Conservatives should articulate a vision for Patient Power.
A COMMON LIBERAL REFRAIN is that conservatives have no real health care agenda of their own— other than, of course, opposing Obamacare. For instance, in the midst of debate over the president’s signature health “reform” bill, one progressive Florida congressman famously told the House that the GOP’s plan was for sick Americans to “die quickly.”
Baloney. Conservatives could probably stand to put more emphasis on the latter part of “repeal and replace,” but the fact is that many free-market health care reforms enjoy broad consensus on the right.
The Supreme Court is expected to rule on the constitutionality of Obamacare in late June—after this magazine hits the press. But while the court’s decision could be explosive politically, it will not change the need for conservatives to articulate a strong alternative to state-centered health care. The answer is patient power.
EXPLODING HEALTH CARE COSTS in America stem ultimately from what is known as the thirdparty payment problem—that is to say, the great majority of health costs are not paid by the patients themselves. There is almost always some third party, whether it be an insurance company, an HMO, or the government, footing the bills. Indeed, in 2008, 84 percent of health expenses were paid for by private health insurance or government programs such as Medicare, Medicaid, or CHIP.
Consequently, the consumer has no incentive to control costs. To put it in formal economic terms, the consumer has an incentive to spend until the marginal benefit of additional spending is zero. For instance, if a $1,000 procedure costs you nothing, it’s worth doing—at least in economic terms—for just $1 Of benefit. In an efficient market, consumers spend until the marginal benefit is equal to the marginal cost. That $1,000 procedure should only really be worth it for $1,001 of benefit.
In more colloquial terms, the problem is that consumers have an incentive to spend on health care until it hurts, and they have no incentive to shop around. Even worse, doctors and specialists not only have no incentive to control costs, but they actually have a direct financial interest in spending more. Health care providers have no incentive to compete on price, so they compete primarily on quality and secondarily on convenience.
That explains why the American health care system produces far and away the highest quality care in the world: The rewards go to he who creates the best new innovations and most effective new treatments. It also explains why new technology— which drives down costs in every other field—actually increases costs in medicine.
The only solution is to unite the decision over what health care services to purchase with the economic responsibility to pay for them, so costs can be weighed against benefits. And there are only two ways to do that: either the third-party payer (the government or insurance company) is given the power to decide what treatments the patient is allowed to consume, or the patient is given market incentives to consider the full costs of his health care.
Obamacare (and most foreign systems like Britain’s National Health Service) effectively impose the first alternative.

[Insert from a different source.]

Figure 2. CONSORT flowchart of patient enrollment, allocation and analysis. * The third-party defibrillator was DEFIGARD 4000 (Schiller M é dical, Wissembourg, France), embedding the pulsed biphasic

With 159 new bureaucracies, boards, agencies, commissions, and programs to govern American health care, plus the individual and employer mandates that require specific health insurance policies, Obamacare could be rightly Labeled “government-centered health care.” The government takes primary responsibility for paying health expenses. The government takes primary responsibility for deciding what health care services its citizens are allowed to consume. The government, then, decides whether each individual’s health care is worth the price. This is why the concept of the government “death panel” expresses a fundamental truth about Obamacare.

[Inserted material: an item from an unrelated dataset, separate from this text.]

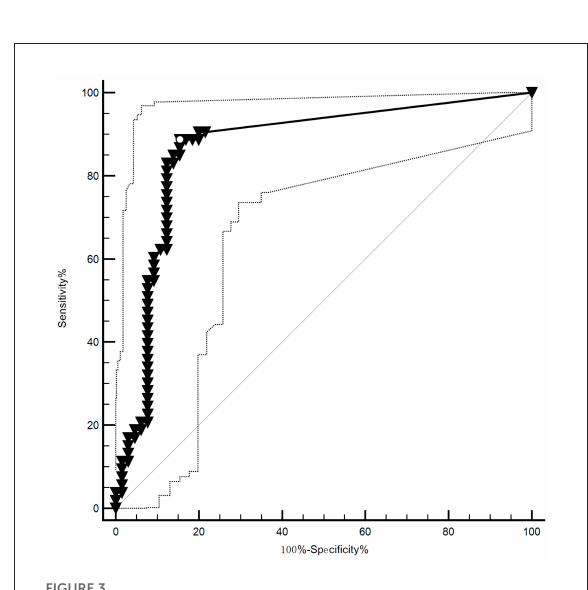
FIGURE3 The ROC of the TP antibody index in neurosyphilis. The AUC of the CSF_TPPA index antibody index was AUC: 0.867 (0.792, 0.922), with its optimal cutoff points for the identification of NS being ≥ 0.81, providing a sensitivity of 88.91% and specificity of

WHAT AMERICA NEEDS NOW is the opposite, a patient-centered alternative that maximizes consumer power, choice, and control over health care and its financing. The intellectual godfather of this approach is John Goodman, president of the National Center for Policy Analysis (NCPA) in Dallas and author of the 1991 book Patient Power published by the Cato Institute.

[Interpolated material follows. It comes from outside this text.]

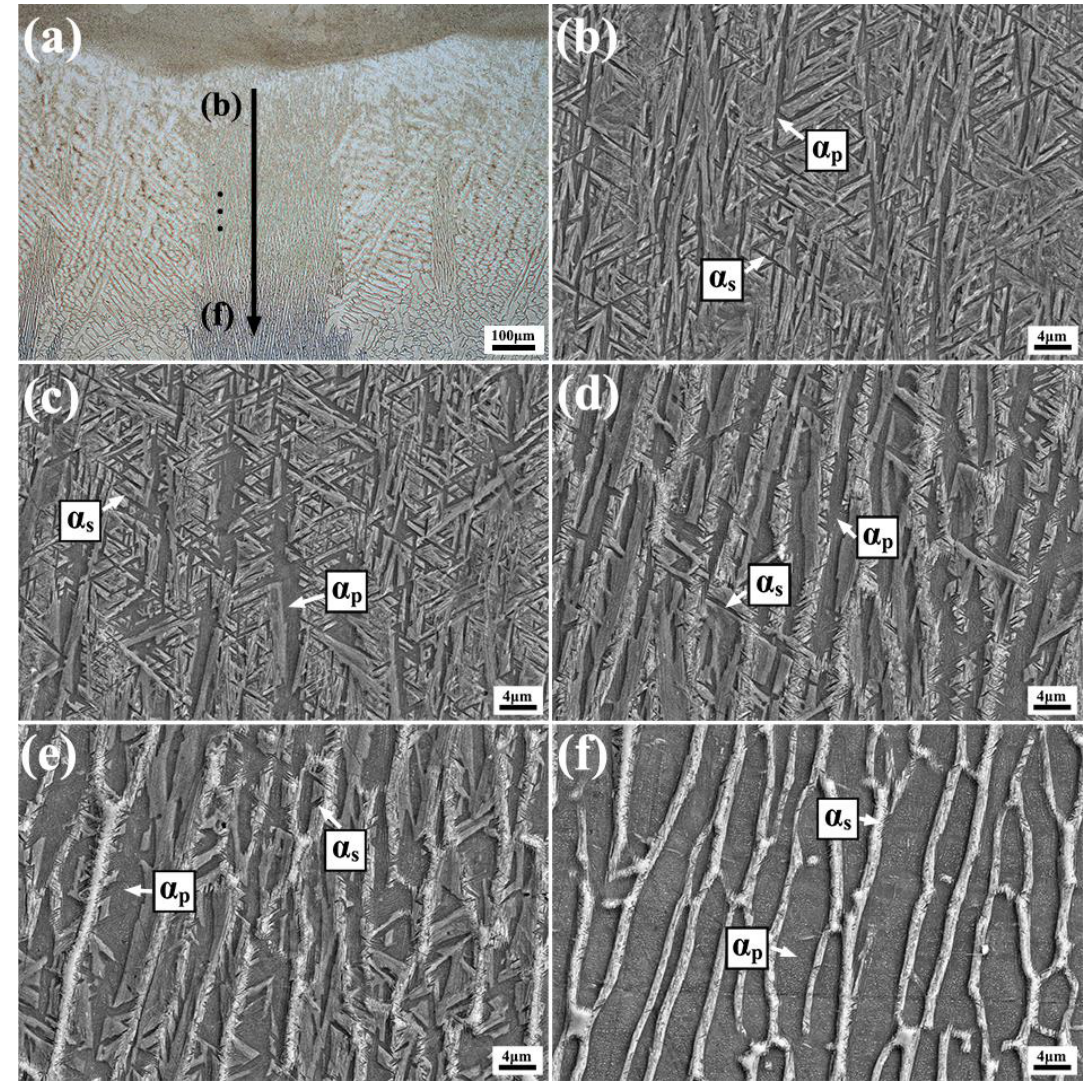
Figure 3. Microstructure in the TZ: ( a ) overview, ( b – f ) the corresponding higher magnification images in ( a ), obtained at 100 µ m intervals,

Central to this concept are Health Savings Accounts (HSAs), which were first proposed in 1981. HSAs include an insurance policy with a high annual deductible, in the range of $2,000 to $6,000 (the higher the better). Such high deductibles reduce the cost of the insurance so much that the savings would mostly cover the deductible in the first year. The HSA funds earn interest tax-free and roll over year after year. After one healthy year with few or no medical expenses, the patient has enough money in the account to cover all expenses below the deductible.
This transforms the incentives of third-party payment. For all but the most catastrophic health expenses, the patient is essentially using his own money. Whatever he doesn’t spend he can keep for later health expenses or for retirement. The patient, then, will try to avoid unnecessary care and will look for the best prices for routine visits or services.
In turn, since patients are then concerned about controlling costs, doctors, hospitals, and other health providers compete not just to maximize quality, but also to lower prices, as in all normal markets. (This competition will become more intense and effective the more widespread HSAs become.) These incentives would flow all the way through to the developers of new technologies, who would compete to develop technologies that both improve quality and reduce costs.
Federal legislation providing for HSAs was adopted by the Republican congressional majorities in the 1990s and has improved over the years. These HSAs have been proven to cut the growth in health spending by as much as 50 percent. Participation in HSAs and similar high-deductible plans has soared in recent years and may now exceed HMO enrollment.
PATIENT POWER REFORMS replacing Obamacare would expand HSAs throughout the health care system. Workers should be allowed the freedom to choose them in place of employer-provided coverage, the poor to choose them for their Medicaid coverage, and seniors to choose them for Medicare.